Exercise objective. Only the lines from the beginning of the data through the one with "<sup>66</sup> See the" belong in the answer, each retyped exactly, with pictures left out.

:::

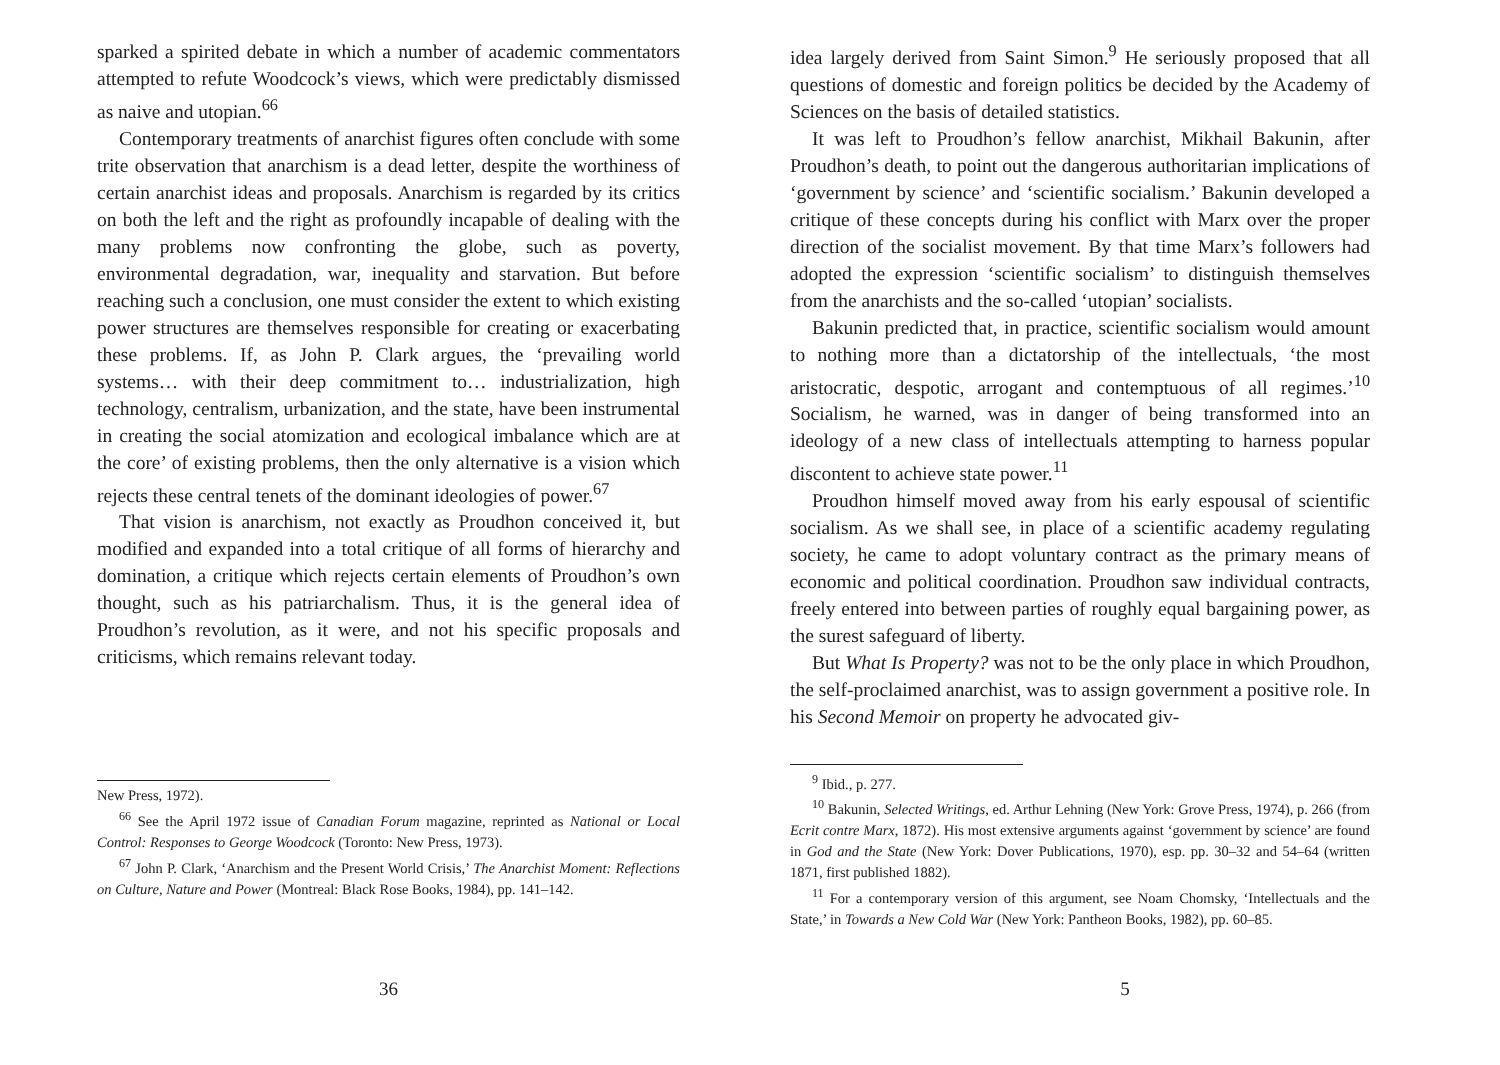sparked a spirited debate in which a number of academic commentators attempted to refute Woodcock’s views, which were predictably dismissed as naive and utopian.<sup>66</sup>
Contemporary treatments of anarchist figures often conclude with some trite observation that anarchism is a dead letter, despite the worthiness of certain anarchist ideas and proposals. Anarchism is regarded by its critics on both the left and the right as profoundly incapable of dealing with the many problems now confronting the globe, such as poverty, environmental degradation, war, inequality and starvation. But before reaching such a conclusion, one must consider the extent to which existing power structures are themselves responsible for creating or exacerbating these problems. If, as John P. Clark argues, the ‘prevailing world systems… with their deep commitment to… industrialization, high technology, centralism, urbanization, and the state, have been instrumental in creating the social atomization and ecological imbalance which are at the core’ of existing problems, then the only alternative is a vision which rejects these central tenets of the dominant ideologies of power.<sup>67</sup>
That vision is anarchism, not exactly as Proudhon conceived it, but modified and expanded into a total critique of all forms of hierarchy and domination, a critique which rejects certain elements of Proudhon’s own thought, such as his patriarchalism. Thus, it is the general idea of Proudhon’s revolution, as it were, and not his specific proposals and criticisms, which remains relevant today.
New Press, 1972).
<sup>66</sup> See the April 1972 issue of Canadian Forum magazine, reprinted as National or Local Control: Responses to George Woodcock (Toronto: New Press, 1973).
<sup>67</sup> John P. Clark, ‘Anarchism and the Present World Crisis,’ The Anarchist Moment: Reflections on Culture, Nature and Power (Montreal: Black Rose Books, 1984), pp. 141–142.
36
idea largely derived from Saint Simon.<sup>9</sup> He seriously proposed that all questions of domestic and foreign politics be decided by the Academy of Sciences on the basis of detailed statistics.
It was left to Proudhon’s fellow anarchist, Mikhail Bakunin, after Proudhon’s death, to point out the dangerous authoritarian implications of ‘government by science’ and ‘scientific socialism.’ Bakunin developed a critique of these concepts during his conflict with Marx over the proper direction of the socialist movement. By that time Marx’s followers had adopted the expression ‘scientific socialism’ to distinguish themselves from the anarchists and the so-called ‘utopian’ socialists.
Bakunin predicted that, in practice, scientific socialism would amount to nothing more than a dictatorship of the intellectuals, ‘the most aristocratic, despotic, arrogant and contemptuous of all regimes.’<sup>10</sup> Socialism, he warned, was in danger of being transformed into an ideology of a new class of intellectuals attempting to harness popular discontent to achieve state power.<sup>11</sup>
Proudhon himself moved away from his early espousal of scientific socialism. As we shall see, in place of a scientific academy regulating society, he came to adopt voluntary contract as the primary means of economic and political coordination. Proudhon saw individual contracts, freely entered into between parties of roughly equal bargaining power, as the surest safeguard of liberty.
But What Is Property? was not to be the only place in which Proudhon, the self-proclaimed anarchist, was to assign government a positive role. In his Second Memoir on property he advocated giv-
<sup>9</sup> Ibid., p. 277.
<sup>10</sup> Bakunin, Selected Writings, ed. Arthur Lehning (New York: Grove Press, 1974), p. 266 (from Ecrit contre Marx, 1872). His most extensive arguments against ‘government by science’ are found in God and the State (New York: Dover Publications, 1970), esp. pp. 30–32 and 54–64 (written 1871, first published 1882).
<sup>11</sup> For a contemporary version of this argument, see Noam Chomsky, ‘Intellectuals and the State,’ in Towards a New Cold War (New York: Pantheon Books, 1982), pp. 60–85.
5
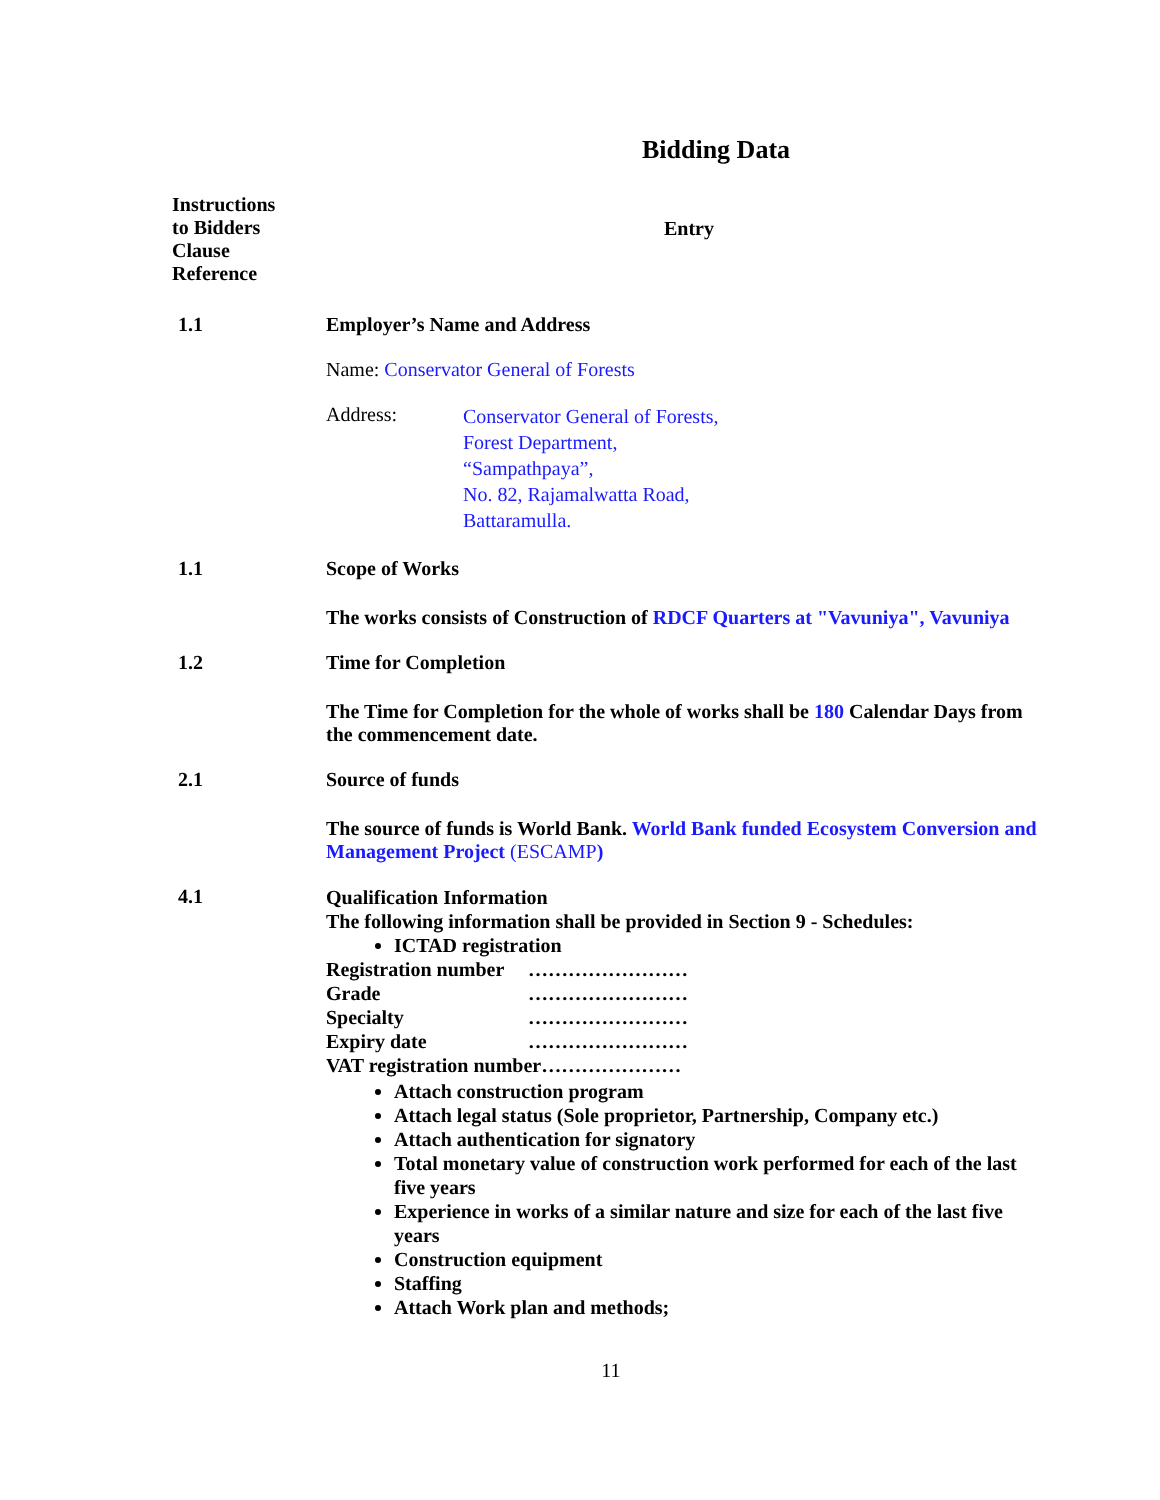Bidding Data
| Instructions to Bidders Clause Reference | Entry |
| 1.1 | Employer’s Name and Address Name: Conservator General of Forests Address: Conservator General of Forests, Forest Department, “Sampathpaya”, No. 82, Rajamalwatta Road, Battaramulla. |
| 1.1 | Scope of Works The works consists of Construction of RDCF Quarters at "Vavuniya", Vavuniya |
| 1.2 | Time for Completion The Time for Completion for the whole of works shall be 180 Calendar Days from the commencement date. |
| 2.1 | Source of funds The source of funds is World Bank. World Bank funded Ecosystem Conversion and Management Project (ESCAMP ) |
| 4.1 | Qualification Information The following information shall be provided in Section 9 - Schedules: ICTAD registration Registration number …………………… Grade …………………… Specialty …………………… Expiry date …………………… VAT registration number………………… Attach construction program Attach legal status (Sole proprietor, Partnership, Company etc.) Attach authentication for signatory Total monetary value of construction work performed for each of the last five years Experience in works of a similar nature and size for each of the last five years Construction equipment Staffing Attach Work plan and methods; |
11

:::

Task result.
sparked a spirited debate in which a number of academic commentators attempted to refute Woodcock’s views, which were predictably dismissed as naive and utopian.<sup>66</sup>
Contemporary treatments of anarchist figures often conclude with some trite observation that anarchism is a dead letter, despite the worthiness of certain anarchist ideas and proposals. Anarchism is regarded by its critics on both the left and the right as profoundly incapable of dealing with the many problems now confronting the globe, such as poverty, environmental degradation, war, inequality and starvation. But before reaching such a conclusion, one must consider the extent to which existing power structures are themselves responsible for creating or exacerbating these problems. If, as John P. Clark argues, the ‘prevailing world systems… with their deep commitment to… industrialization, high technology, centralism, urbanization, and the state, have been instrumental in creating the social atomization and ecological imbalance which are at the core’ of existing problems, then the only alternative is a vision which rejects these central tenets of the dominant ideologies of power.<sup>67</sup>
That vision is anarchism, not exactly as Proudhon conceived it, but modified and expanded into a total critique of all forms of hierarchy and domination, a critique which rejects certain elements of Proudhon’s own thought, such as his patriarchalism. Thus, it is the general idea of Proudhon’s revolution, as it were, and not his specific proposals and criticisms, which remains relevant today.
New Press, 1972).
<sup>66</sup> See the April 1972 issue of Canadian Forum magazine, reprinted as National or Local Control: Responses to George Woodcock (Toronto: New Press, 1973).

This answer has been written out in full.